→ **Problem A**
Quote the buffer-tree-explorer README word for word, taking everything from "I recently wrote" down to "makes navigating easier.".
→ **Problem B**
Answer these questions from the buffer-tree-explorer README.
(i) Where did the earlier buffer-tree plugin render its tree?
(ii) Which command is run after adding the Plug line to install the plugin?
(iii) Which command renders the buffers as an ascii-tree in a separate buffer?

A vim-plugin for exploring vim-buffers, rendered as an ascii-tree. An adaptation / extension of the buffer-tree vim plugin.

Why?

I recently wrote a vim-plugin (buffer-tree) that renders your vim-buffers as an ascii tree. While I liked the plugin, I found its lack of persistence made it difficult to use (it was only rendered in the echo area). This plugin will instead create a persistent buffer which displays your existing buffers and makes navigating easier.

Given a list of buffers,

:buffers
 22  h   "~/media/videos/video.html"    line 4
 26  h   "autoload/explorer.vim"        line 14
 27  h   "autoload/tree.vim"            line 1
 29  h   "autoload/buffer.vim"          line 15
 74  h   "~/personal/machine-learning/btc/data.csv" line 3141
 75 #h   "~/personal/advent-of-code/2020/day_1.py" line 1
 76 %a   "README.md"                    line 72

BufferTreeExplorer will create a buffer with an ascii-tree that can be used to view the existing buffers. Note that this tree cannot be used to open new files in new vim-buffers.

:Tree
└─ home/el
   ├─ .config/nvim/plugged/buffer-tree-explorer
   │  ├─ ◎ README.md ⇒ 76
   │  └─ autoload
   │     ├─ • buffer.vim ⇒ 29
   │     ├─ • tree.vim ⇒ 27
   │     └─ • explorer.vim ⇒ 26
   ├─ personal
   │  ├─ • machine-learning/btc/data.csv ⇒ 74
   │  └─ • advent-of-code/2020/day_1.py ⇒ 75
   └─ • media/videos/video.html ⇒ 22

Note that the numbers after the arrow next to each file represent the buffer numbers of each file.

Within this buffer you can use the k and j keys to scroll up and down respectively through the available buffers, as well as press <CR> to enter that buffer.

Installation

Add this line to your init.vim / .vimrc file (though you may need to modify it slightly if you use a different plugin manager.

Plug 'el-iot/buffer-tree-explorer'

and run

:PlugInstall

Usage

Use the :Tree command to render your buffers as an ascii-tree in a separate "tree buffer". While navigating within this buffer you can use the j and k keys to scroll up and down through the available buffers, Enter to open this buffer and delete to delete a given buffer a refresh your tree.

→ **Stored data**
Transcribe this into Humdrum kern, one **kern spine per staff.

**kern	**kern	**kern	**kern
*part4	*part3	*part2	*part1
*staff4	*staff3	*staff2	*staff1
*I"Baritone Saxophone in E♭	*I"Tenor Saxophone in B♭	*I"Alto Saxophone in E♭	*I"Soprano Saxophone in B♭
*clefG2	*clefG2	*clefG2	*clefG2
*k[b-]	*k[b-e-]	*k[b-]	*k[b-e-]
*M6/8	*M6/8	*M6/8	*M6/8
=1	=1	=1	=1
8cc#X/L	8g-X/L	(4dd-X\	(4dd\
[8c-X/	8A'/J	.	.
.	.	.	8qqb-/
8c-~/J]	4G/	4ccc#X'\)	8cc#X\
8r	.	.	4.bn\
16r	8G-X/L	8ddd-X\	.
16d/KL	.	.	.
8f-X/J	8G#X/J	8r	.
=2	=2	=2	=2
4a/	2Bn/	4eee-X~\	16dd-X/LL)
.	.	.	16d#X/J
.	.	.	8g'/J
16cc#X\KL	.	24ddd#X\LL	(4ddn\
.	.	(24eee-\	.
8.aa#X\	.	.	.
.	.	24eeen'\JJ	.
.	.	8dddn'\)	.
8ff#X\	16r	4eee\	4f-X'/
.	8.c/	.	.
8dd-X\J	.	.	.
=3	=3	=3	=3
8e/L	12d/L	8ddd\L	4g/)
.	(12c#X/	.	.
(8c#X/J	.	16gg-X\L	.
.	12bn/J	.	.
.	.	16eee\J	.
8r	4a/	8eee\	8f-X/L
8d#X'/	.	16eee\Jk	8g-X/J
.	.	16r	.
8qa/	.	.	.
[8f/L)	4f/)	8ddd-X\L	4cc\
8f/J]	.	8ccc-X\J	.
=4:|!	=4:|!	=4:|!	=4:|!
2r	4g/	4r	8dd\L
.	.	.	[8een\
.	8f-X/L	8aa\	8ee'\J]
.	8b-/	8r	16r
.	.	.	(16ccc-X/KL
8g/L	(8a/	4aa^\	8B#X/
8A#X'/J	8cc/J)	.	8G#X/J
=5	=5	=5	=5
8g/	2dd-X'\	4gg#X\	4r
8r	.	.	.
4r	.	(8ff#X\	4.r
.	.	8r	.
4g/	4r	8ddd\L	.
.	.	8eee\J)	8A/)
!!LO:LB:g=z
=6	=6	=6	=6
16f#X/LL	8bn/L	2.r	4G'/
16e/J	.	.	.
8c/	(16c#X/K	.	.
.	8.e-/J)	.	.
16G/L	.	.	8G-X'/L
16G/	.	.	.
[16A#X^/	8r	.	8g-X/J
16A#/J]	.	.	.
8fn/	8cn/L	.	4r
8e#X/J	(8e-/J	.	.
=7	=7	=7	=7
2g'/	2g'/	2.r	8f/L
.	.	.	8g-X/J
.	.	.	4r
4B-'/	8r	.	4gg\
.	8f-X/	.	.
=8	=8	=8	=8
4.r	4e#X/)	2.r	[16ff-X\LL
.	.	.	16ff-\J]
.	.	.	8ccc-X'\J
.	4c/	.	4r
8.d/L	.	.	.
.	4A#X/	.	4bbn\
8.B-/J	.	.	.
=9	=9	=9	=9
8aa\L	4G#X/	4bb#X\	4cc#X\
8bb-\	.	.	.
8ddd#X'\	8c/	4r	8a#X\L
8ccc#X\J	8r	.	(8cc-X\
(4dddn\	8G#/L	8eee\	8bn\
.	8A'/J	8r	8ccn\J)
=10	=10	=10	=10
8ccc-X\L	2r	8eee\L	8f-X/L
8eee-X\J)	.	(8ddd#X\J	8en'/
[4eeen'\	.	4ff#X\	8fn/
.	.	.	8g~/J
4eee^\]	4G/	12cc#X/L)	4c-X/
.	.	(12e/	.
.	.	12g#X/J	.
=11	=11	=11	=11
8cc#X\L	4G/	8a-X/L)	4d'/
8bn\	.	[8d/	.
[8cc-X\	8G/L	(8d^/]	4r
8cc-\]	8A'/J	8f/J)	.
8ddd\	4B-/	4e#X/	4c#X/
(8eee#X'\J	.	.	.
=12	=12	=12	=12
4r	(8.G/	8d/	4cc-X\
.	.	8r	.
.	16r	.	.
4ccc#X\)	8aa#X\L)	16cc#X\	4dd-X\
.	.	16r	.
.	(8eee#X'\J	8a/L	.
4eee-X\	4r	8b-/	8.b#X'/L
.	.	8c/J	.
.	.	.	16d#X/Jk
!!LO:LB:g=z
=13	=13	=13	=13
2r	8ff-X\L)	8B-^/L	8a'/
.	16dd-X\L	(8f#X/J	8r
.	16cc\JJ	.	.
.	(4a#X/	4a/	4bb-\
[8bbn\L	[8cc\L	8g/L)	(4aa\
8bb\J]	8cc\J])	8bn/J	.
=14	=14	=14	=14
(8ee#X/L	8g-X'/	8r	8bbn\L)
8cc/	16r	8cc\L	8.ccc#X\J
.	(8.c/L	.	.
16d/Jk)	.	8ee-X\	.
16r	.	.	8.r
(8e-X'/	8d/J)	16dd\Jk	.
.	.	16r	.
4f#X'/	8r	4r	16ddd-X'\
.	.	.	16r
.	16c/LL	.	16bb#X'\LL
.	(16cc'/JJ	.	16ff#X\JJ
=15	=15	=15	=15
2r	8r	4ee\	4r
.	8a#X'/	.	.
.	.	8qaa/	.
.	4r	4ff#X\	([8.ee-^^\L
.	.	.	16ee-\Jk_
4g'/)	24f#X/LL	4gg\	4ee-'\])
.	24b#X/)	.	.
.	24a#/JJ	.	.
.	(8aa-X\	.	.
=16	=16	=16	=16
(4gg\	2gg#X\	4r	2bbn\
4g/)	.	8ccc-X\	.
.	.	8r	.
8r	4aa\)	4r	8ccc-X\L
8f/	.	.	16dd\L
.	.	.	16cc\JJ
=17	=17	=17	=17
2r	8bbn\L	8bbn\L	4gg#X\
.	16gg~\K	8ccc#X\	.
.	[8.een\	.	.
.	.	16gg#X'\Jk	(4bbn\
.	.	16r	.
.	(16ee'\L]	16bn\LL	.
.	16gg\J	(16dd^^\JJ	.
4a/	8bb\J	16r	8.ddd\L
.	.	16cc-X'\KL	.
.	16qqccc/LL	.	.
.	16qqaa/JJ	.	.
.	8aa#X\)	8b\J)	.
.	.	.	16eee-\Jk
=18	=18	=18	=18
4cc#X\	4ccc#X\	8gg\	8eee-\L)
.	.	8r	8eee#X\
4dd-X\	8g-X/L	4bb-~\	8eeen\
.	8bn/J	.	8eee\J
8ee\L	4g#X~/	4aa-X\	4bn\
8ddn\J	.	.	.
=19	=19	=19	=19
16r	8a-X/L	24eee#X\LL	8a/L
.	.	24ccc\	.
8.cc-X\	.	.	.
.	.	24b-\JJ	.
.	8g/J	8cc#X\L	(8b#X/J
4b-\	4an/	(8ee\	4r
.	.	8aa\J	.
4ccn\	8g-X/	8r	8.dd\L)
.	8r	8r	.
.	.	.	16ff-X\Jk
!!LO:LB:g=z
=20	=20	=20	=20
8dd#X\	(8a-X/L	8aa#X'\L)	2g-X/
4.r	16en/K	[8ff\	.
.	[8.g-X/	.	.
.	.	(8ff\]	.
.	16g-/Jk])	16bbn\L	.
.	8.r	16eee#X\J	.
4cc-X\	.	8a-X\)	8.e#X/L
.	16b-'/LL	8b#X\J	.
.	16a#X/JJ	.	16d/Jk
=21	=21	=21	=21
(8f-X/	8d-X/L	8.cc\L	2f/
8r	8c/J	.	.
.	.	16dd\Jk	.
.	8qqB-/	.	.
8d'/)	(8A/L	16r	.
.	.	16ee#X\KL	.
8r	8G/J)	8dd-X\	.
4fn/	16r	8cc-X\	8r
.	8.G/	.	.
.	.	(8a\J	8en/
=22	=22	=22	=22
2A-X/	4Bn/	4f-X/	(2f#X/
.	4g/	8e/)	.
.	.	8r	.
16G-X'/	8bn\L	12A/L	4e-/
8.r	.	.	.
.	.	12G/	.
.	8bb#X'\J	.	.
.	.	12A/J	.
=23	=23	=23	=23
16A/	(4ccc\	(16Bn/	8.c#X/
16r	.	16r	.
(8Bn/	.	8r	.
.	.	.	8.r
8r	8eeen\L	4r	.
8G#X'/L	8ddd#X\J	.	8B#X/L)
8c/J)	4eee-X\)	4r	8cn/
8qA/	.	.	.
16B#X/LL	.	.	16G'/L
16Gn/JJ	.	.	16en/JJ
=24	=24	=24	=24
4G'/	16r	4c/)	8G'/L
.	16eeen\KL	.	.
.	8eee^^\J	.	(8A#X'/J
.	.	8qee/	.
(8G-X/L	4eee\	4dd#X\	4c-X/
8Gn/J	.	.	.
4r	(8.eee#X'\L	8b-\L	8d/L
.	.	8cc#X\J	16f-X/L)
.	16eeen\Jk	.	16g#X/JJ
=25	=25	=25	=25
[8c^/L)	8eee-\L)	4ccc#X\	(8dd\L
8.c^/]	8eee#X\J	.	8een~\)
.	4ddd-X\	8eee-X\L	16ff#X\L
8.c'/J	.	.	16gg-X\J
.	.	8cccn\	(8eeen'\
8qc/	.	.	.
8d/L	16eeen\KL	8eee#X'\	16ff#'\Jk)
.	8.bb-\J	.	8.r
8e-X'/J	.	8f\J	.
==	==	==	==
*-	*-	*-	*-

→ **Final answer A**
I recently wrote a vim-plugin (buffer-tree) that renders your vim-buffers as an ascii tree. While I liked the plugin, I found its lack of persistence made it difficult to use (it was only rendered in the echo area). This plugin will instead create a persistent buffer which displays your existing buffers and makes navigating easier.

→ **Final answer B**
(i) Only in the echo area.
(ii) :PlugInstall
(iii) :Tree